• _Saved entries_
Segment Open
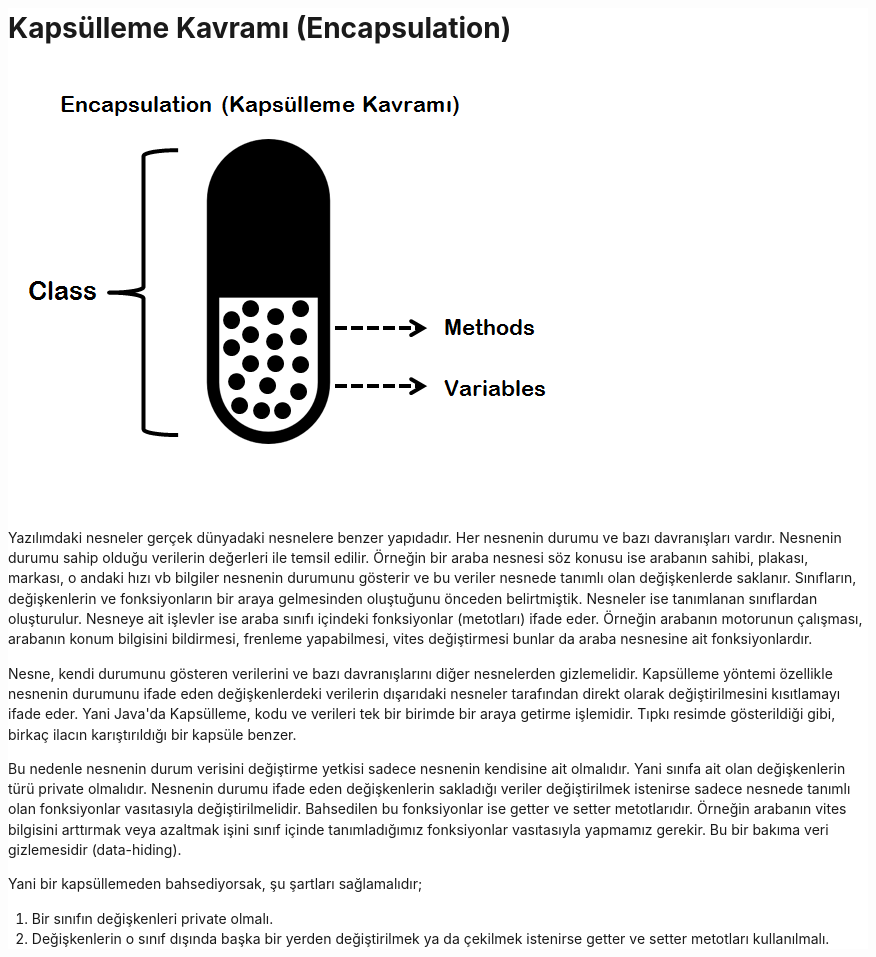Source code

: # Kapsülleme Kavramı (Encapsulation)

![](figures/Encapsulation.PNG)

Yazılımdaki nesneler gerçek dünyadaki nesnelere benzer yapıdadır. Her nesnenin durumu ve bazı davranışları vardır. Nesnenin durumu sahip olduğu verilerin değerleri ile temsil edilir. Örneğin bir araba nesnesi söz konusu ise arabanın sahibi, plakası, markası, o andaki hızı vb bilgiler nesnenin durumunu gösterir ve bu veriler nesnede tanımlı olan değişkenlerde saklanır. Sınıfların, değişkenlerin ve fonksiyonların bir araya gelmesinden oluştuğunu önceden belirtmiştik. Nesneler ise tanımlanan sınıflardan oluşturulur. Nesneye ait işlevler ise araba sınıfı içindeki fonksiyonlar (metotları) ifade eder. Örneğin arabanın motorunun çalışması, arabanın konum bilgisini bildirmesi, frenleme yapabilmesi, vites değiştirmesi bunlar da araba nesnesine ait fonksiyonlardır.

Nesne, kendi durumunu gösteren verilerini ve bazı davranışlarını diğer nesnelerden gizlemelidir. Kapsülleme yöntemi özellikle nesnenin durumunu ifade eden değişkenlerdeki verilerin dışarıdaki nesneler tarafından direkt olarak değiştirilmesini kısıtlamayı ifade eder. Yani Java'da Kapsülleme, kodu ve verileri tek bir birimde bir araya getirme işlemidir. Tıpkı resimde gösterildiği gibi, birkaç ilacın karıştırıldığı bir kapsüle benzer. 

Bu nedenle nesnenin durum verisini değiştirme yetkisi sadece nesnenin kendisine ait olmalıdır. Yani sınıfa ait olan değişkenlerin türü private olmalıdır. Nesnenin durumu ifade eden değişkenlerin sakladığı veriler değiştirilmek istenirse sadece nesnede tanımlı olan fonksiyonlar vasıtasıyla değiştirilmelidir. Bahsedilen bu fonksiyonlar ise getter ve setter metotlarıdır. Örneğin arabanın vites bilgisini arttırmak veya azaltmak işini sınıf içinde tanımladığımız fonksiyonlar vasıtasıyla yapmamız gerekir. Bu bir bakıma veri gizlemesidir (data-hiding). 

Yani bir kapsüllemeden bahsediyorsak, şu şartları sağlamalıdır;

1.  Bir sınıfın değişkenleri private olmalı. 
2.  Değişkenlerin o sınıf dışında başka bir yerden değiştirilmek ya da çekilmek istenirse getter ve setter metotları kullanılmalı.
Segment Closed
• _Exercise description_
Both ends included, copy word for word the lines from the top of the entries above through the line with "Nesne, kendi durumunu". No pictures.

• _Completed task_
Source code

: # Kapsülleme Kavramı (Encapsulation)

![](figures/Encapsulation.PNG)

Yazılımdaki nesneler gerçek dünyadaki nesnelere benzer yapıdadır. Her nesnenin durumu ve bazı davranışları vardır. Nesnenin durumu sahip olduğu verilerin değerleri ile temsil edilir. Örneğin bir araba nesnesi söz konusu ise arabanın sahibi, plakası, markası, o andaki hızı vb bilgiler nesnenin durumunu gösterir ve bu veriler nesnede tanımlı olan değişkenlerde saklanır. Sınıfların, değişkenlerin ve fonksiyonların bir araya gelmesinden oluştuğunu önceden belirtmiştik. Nesneler ise tanımlanan sınıflardan oluşturulur. Nesneye ait işlevler ise araba sınıfı içindeki fonksiyonlar (metotları) ifade eder. Örneğin arabanın motorunun çalışması, arabanın konum bilgisini bildirmesi, frenleme yapabilmesi, vites değiştirmesi bunlar da araba nesnesine ait fonksiyonlardır.

Nesne, kendi durumunu gösteren verilerini ve bazı davranışlarını diğer nesnelerden gizlemelidir. Kapsülleme yöntemi özellikle nesnenin durumunu ifade eden değişkenlerdeki verilerin dışarıdaki nesneler tarafından direkt olarak değiştirilmesini kısıtlamayı ifade eder. Yani Java'da Kapsülleme, kodu ve verileri tek bir birimde bir araya getirme işlemidir. Tıpkı resimde gösterildiği gibi, birkaç ilacın karıştırıldığı bir kapsüle benzer. 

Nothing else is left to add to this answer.